Landtagswahl in Stuttgart: Polizei sichert reibungslosen Ablauf bei Wahlen und Demonstrationen

Eine Gruppe von Polizisten in Uniform steht vor einer Menge von Menschen in schwarzen Uniformen und Masken, mit einer Brücke und einem Gebäude im Hintergrund, was auf eine Stadtkulisse während einer Demonstration hindeutet.

Landtagswahl in Stuttgart: Polizei sichert reibungslosen Ablauf bei Wahlen und Demonstrationen

Polizei sorgte in Stuttgart für sichtbare Präsenz während der Landtagswahl

Am Sonntag zeigte die Polizei in Stuttgart eine deutliche Präsenz, während in Baden-Württemberg die Landtagswahl stattfand. Die Abläufe verliefen reibungslos, ohne dass es während der Wahl oder bei Parteiveranstaltungen zu größeren Störungen gekommen wäre. Beamte überwachten zudem zwei Demonstrationen, die an diesem Tag in der Stadt stattfanden.

Die Wahl stand unter besonderem Sicherheitsfokus, insbesondere im Umfeld der Parlamentsgebäude und der Wahlabendveranstaltungen. Die Behörden stellten sicher, dass der Medienzugang uneingeschränkt blieb, während gleichzeitig wichtige Standorte geschützt wurden. Weder während des Wahlvorgangs noch bei den anschließenden politischen Zusammenkünften wurden Vorfälle registriert.

Unterdessen fanden in Stuttgart zwei separate Versammlungen statt. Die Kundgebung zum "Internationalen Frauenkampftag" verlief weitgehend friedlich, allerdings wurde eine Rauchbombe gezündet, und am Rande der Veranstaltung kam es zu einer leichten Körperverletzung. Die zweite Zusammenkunft unter dem Motto "Solidarität mit den Menschen im Iran – Hoffnung, Einheit und friedlicher Protest" endete ohne Zwischenfälle.

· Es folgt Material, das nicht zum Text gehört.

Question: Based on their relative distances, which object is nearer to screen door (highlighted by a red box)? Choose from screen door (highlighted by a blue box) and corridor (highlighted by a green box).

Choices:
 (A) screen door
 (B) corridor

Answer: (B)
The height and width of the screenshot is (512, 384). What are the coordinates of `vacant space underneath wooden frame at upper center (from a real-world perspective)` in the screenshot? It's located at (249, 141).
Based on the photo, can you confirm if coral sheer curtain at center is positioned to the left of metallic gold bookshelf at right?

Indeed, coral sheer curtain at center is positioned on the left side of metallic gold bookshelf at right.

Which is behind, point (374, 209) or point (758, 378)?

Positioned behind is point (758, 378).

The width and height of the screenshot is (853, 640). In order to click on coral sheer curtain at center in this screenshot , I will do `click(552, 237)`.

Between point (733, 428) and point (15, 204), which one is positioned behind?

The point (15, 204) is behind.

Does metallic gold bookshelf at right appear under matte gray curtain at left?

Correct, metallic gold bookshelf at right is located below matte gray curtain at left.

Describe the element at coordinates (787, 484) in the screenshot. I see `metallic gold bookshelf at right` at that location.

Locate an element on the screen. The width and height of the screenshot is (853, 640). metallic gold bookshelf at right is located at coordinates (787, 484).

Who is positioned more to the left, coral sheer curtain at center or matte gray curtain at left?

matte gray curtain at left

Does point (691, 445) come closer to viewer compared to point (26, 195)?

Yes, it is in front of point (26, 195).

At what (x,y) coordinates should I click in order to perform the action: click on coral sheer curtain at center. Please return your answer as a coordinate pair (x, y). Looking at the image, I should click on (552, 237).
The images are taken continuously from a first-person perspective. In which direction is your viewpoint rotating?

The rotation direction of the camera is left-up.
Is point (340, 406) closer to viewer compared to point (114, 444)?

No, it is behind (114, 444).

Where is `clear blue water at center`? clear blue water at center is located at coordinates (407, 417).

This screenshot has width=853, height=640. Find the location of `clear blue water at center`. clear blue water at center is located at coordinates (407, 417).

Die Polizeidirektion Stuttgart bestätigte, dass alle Einsätze wie geplant abliefen. Für Medienanfragen steht die Pressestelle während der Dienstzeiten (Montag bis Freitag, 6:30 bis 18:00 Uhr) unter [email protected] zur Verfügung. Außerhalb dieser Zeiten kann die Öffentlichkeit die Polizei telefonisch unter +49 711 8990-3333 oder per E-Mail an [email protected] erreichen.

Sowohl die Wahl als auch die Demonstrationen verliefen ohne nennenswerte Zwischenfälle. Durch die polizeiliche Begleitung wurde die öffentliche Sicherheit gewahrt, während politische und gesellschaftliche Versammlungen ungehindert stattfinden konnten. Nähere Angaben zur Teilnehmerzahl der Kundgebung zum "Internationalen Frauenkampftag" wurden nicht gemacht.